The huge loss of Jews by simple assimilation or absorption into non-observant status dwarfs the few who join Messianic groups. In fact, it is arguable that these lost souls were lost long before they formally exited the fold. There are undoubtedly far more Jews who are disgusted by the chauvinism and extremism of Israel’s official rabbinate than are attracted by missionary activities of Evangelicals.
Meanwhile, for reasons that need not concern us, Evangelicals are a powerful political force in America and our most reliable allies. In an increasingly antisemitic world, we can ill-afford to reject the one group we can count on for support.
STEPHEN COHEN
Ma’aleh Adumim
Why the tax protest?
The administration of Jerusalem Mayor Nir Barkat is examining, and taking appropriate action to correct, the abuses by the various churches of the arnona (property tax) exemptions they enjoy on the highly lucrative and purely commercial uses of their real estate (“J’lem church leaders protest city plan to collect property tax,” February 16).
The irony should not be lost that two of the signatories of the protest letter to Mayor Barkat are Archbishop Pizzaballa of the Latin Patriarchate, and Father Patton of the Franciscan order, each organization an instrumentality of the Roman Catholic Church.

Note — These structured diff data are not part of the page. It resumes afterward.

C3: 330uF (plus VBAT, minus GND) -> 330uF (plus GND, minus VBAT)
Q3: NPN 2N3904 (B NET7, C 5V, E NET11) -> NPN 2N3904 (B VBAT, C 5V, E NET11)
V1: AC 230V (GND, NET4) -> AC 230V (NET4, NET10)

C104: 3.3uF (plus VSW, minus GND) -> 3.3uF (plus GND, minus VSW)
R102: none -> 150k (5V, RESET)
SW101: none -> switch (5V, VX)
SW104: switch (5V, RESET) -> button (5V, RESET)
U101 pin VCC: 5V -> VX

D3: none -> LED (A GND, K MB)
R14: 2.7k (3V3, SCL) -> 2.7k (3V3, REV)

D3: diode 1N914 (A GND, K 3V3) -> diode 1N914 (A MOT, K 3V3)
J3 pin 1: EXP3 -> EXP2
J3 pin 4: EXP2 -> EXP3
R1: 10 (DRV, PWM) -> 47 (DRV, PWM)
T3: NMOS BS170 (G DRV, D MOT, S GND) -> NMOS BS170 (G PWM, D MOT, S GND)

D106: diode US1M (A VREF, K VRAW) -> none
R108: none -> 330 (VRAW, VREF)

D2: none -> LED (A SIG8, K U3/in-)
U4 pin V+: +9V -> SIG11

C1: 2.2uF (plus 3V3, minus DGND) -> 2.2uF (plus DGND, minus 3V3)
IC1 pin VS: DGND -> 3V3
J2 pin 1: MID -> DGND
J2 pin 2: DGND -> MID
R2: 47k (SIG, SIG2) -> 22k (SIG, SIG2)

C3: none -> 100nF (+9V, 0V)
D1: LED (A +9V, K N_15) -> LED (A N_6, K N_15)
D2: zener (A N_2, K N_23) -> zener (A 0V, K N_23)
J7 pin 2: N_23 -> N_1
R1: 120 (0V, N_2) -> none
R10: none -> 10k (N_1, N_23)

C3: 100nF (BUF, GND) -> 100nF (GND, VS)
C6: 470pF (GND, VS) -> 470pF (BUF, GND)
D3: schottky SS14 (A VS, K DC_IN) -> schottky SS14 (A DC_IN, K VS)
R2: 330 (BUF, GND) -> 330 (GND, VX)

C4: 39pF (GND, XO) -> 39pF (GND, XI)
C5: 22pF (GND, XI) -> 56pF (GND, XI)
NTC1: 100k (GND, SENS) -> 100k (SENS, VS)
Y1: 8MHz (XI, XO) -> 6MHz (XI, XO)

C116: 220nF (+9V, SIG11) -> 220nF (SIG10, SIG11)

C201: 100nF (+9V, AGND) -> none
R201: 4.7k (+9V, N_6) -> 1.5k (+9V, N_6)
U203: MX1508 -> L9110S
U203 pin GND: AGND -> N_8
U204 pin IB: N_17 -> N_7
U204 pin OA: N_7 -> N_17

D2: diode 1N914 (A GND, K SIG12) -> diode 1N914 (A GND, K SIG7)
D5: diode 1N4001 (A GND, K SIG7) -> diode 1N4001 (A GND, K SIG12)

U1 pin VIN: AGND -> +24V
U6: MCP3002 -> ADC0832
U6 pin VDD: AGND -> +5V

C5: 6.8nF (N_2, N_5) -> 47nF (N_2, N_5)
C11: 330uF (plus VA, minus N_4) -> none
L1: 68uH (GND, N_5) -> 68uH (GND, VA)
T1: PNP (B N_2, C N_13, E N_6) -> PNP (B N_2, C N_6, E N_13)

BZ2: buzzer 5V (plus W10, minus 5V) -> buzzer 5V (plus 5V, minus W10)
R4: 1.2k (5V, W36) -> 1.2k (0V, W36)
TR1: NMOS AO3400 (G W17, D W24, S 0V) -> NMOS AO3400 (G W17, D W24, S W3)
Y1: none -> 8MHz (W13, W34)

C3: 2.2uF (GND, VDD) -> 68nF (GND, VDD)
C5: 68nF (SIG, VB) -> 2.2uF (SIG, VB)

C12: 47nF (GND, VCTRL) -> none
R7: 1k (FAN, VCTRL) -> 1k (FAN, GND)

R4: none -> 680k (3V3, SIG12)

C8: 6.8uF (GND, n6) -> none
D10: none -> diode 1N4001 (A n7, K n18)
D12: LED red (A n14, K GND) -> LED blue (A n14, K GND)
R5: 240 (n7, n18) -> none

The Church has a dark and dishonorable history of enacting supplementary tax imposts specifically upon Jews and Jewish communities, in addition to those taxes imposed upon the populace at large. Most notable of these is Pope Paul IV’s 1555 bull Cum nimis absurdum, which imposed many oppressive and humiliating conditions upon the Jews of Rome, including compelling them to live in a designated ghetto and pay a special, exorbitant tax for the privilege.
KALMAN H. RYESKY
Petah Tikva
The writer, prior to his aliya, taught tax courses at the City University of New York and Yeshiva University. Prior to that, he served as an attorney for the US Internal Revenue Service.